• [Required task]
Give every line of the records below as a JSON list of strings, one string per line, with blank lines left out.

______

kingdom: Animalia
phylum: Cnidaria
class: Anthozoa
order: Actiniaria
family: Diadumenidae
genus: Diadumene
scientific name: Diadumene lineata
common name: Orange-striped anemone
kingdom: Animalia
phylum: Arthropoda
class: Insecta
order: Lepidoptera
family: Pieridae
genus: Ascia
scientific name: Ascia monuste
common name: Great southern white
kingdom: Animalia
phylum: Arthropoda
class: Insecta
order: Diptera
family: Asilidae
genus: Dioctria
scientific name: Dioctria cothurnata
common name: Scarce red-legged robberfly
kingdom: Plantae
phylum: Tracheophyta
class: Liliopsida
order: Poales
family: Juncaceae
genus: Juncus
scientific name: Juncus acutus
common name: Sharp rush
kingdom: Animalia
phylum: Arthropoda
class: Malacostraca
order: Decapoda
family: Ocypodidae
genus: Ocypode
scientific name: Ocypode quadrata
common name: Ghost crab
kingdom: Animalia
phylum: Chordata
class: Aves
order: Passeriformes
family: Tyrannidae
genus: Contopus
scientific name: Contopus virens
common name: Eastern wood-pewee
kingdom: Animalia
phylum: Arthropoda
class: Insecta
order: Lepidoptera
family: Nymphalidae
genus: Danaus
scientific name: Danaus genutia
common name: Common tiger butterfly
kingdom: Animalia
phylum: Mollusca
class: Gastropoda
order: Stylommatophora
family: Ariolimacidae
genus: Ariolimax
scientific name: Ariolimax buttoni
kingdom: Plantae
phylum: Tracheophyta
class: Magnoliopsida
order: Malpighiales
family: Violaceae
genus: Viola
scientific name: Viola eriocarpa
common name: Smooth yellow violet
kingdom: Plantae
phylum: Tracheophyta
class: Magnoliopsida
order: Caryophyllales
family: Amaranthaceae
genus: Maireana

______

• [Answer for the task]
[
  "kingdom: Animalia",
  "phylum: Cnidaria",
  "class: Anthozoa",
  "order: Actiniaria",
  "family: Diadumenidae",
  "genus: Diadumene",
  "scientific name: Diadumene lineata",
  "common name: Orange-striped anemone",
  "kingdom: Animalia",
  "phylum: Arthropoda",
  "class: Insecta",
  "order: Lepidoptera",
  "family: Pieridae",
  "genus: Ascia",
  "scientific name: Ascia monuste",
  "common name: Great southern white",
  "kingdom: Animalia",
  "phylum: Arthropoda",
  "class: Insecta",
  "order: Diptera",
  "family: Asilidae",
  "genus: Dioctria",
  "scientific name: Dioctria cothurnata",
  "common name: Scarce red-legged robberfly",
  "kingdom: Plantae",
  "phylum: Tracheophyta",
  "class: Liliopsida",
  "order: Poales",
  "family: Juncaceae",
  "genus: Juncus",
  "scientific name: Juncus acutus",
  "common name: Sharp rush",
  "kingdom: Animalia",
  "phylum: Arthropoda",
  "class: Malacostraca",
  "order: Decapoda",
  "family: Ocypodidae",
  "genus: Ocypode",
  "scientific name: Ocypode quadrata",
  "common name: Ghost crab",
  "kingdom: Animalia",
  "phylum: Chordata",
  "class: Aves",
  "order: Passeriformes",
  "family: Tyrannidae",
  "genus: Contopus",
  "scientific name: Contopus virens",
  "common name: Eastern wood-pewee",
  "kingdom: Animalia",
  "phylum: Arthropoda",
  "class: Insecta",
  "order: Lepidoptera",
  "family: Nymphalidae",
  "genus: Danaus",
  "scientific name: Danaus genutia",
  "common name: Common tiger butterfly",
  "kingdom: Animalia",
  "phylum: Mollusca",
  "class: Gastropoda",
  "order: Stylommatophora",
  "family: Ariolimacidae",
  "genus: Ariolimax",
  "scientific name: Ariolimax buttoni",
  "kingdom: Plantae",
  "phylum: Tracheophyta",
  "class: Magnoliopsida",
  "order: Malpighiales",
  "family: Violaceae",
  "genus: Viola",
  "scientific name: Viola eriocarpa",
  "common name: Smooth yellow violet",
  "kingdom: Plantae",
  "phylum: Tracheophyta",
  "class: Magnoliopsida",
  "order: Caryophyllales",
  "family: Amaranthaceae",
  "genus: Maireana"
]